Limitations & Future Work

  • Degradation Operator Requires per-task Search: The optimal choice between noise, blur, or JPEG depends on the dataset; a theoretical understanding of why certain degradations favor specific tasks is missing.
  • Manual Frequency Schedule: While the U-shape is derived from SNR observations, the exact peak positions and magnitudes still require tuning. An adaptive schedule might be superior.
  • Domain Scope: Only image translation and restoration were verified. Whether FMPG transfers to audio super-resolution or video bridges remains unexamined.
  • vs. CFG (Ho & Salimans, 2021): CFG enhances conditional alignment based on condition presence; PG enhances prior exploitation based on prior integrity. They are orthogonal on bridges.

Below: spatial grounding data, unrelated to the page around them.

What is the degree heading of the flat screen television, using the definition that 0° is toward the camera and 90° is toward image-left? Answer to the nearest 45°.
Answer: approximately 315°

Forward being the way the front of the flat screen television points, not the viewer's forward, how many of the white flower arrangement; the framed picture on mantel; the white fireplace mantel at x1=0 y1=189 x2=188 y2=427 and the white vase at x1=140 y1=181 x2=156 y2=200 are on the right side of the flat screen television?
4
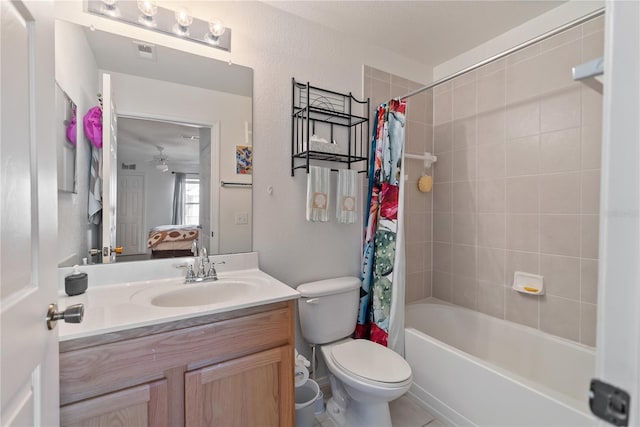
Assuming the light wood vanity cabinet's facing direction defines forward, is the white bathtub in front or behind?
in front

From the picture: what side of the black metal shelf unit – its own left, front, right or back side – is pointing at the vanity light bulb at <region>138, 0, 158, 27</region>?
right

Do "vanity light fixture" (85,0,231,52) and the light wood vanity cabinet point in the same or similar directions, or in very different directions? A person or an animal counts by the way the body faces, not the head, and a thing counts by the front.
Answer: same or similar directions

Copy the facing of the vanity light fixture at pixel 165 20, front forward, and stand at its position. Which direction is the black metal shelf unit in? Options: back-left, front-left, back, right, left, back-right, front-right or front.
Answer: front-left

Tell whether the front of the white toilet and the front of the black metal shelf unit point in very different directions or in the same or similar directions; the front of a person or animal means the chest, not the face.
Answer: same or similar directions

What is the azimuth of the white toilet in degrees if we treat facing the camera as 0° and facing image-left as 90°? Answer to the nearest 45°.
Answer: approximately 315°

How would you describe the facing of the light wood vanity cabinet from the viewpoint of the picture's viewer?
facing the viewer and to the right of the viewer

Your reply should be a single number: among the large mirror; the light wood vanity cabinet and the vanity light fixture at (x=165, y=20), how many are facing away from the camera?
0

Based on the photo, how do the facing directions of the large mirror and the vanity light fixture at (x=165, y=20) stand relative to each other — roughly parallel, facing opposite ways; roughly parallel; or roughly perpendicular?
roughly parallel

  • vs. AG (Karras et al., 2024): AG requires an under-trained network; PG uses training-free degradation during inference, resulting in lower deployment costs and more direct alignment with bridge-specific prior exploitation.
  • vs. DDBM / DBIM (Zhou et al., 2024; Zheng et al., 2025): These provide bridge training and fast samplers. Ours serves as a universal enhancement plug-in that leaves their parameters untouched.

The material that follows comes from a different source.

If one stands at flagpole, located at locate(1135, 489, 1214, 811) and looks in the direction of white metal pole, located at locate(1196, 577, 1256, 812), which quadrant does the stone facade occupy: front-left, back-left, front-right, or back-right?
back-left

  • vs. ECSI (Zhang et al., 2025b): ECSI focuses on smarter sampling; PG/FMPG focuses on guidance. Theoretically, they can be combined to further reduce FID at low NFEs.

Rating

  • Novelty: ⭐⭐⭐⭐ Porting the "gap-creation" paradigm to bridges and encoding U-shaped SNR/frequency behavior into guidance is original.
  • Experimental Thoroughness: ⭐⭐⭐⭐ Covers two backbones and multiple tasks across various NFEs, though migration to audio/video is missing.
  • Writing Quality: ⭐⭐⭐⭐ Clear unified perspective on guidance types; effective frequency domain analysis and SNR visualizations.
  • Value: ⭐⭐⭐⭐ A truly training-free, NFE-neutral plug-in that provides direct value to image translation/restoration tasks using bridge models.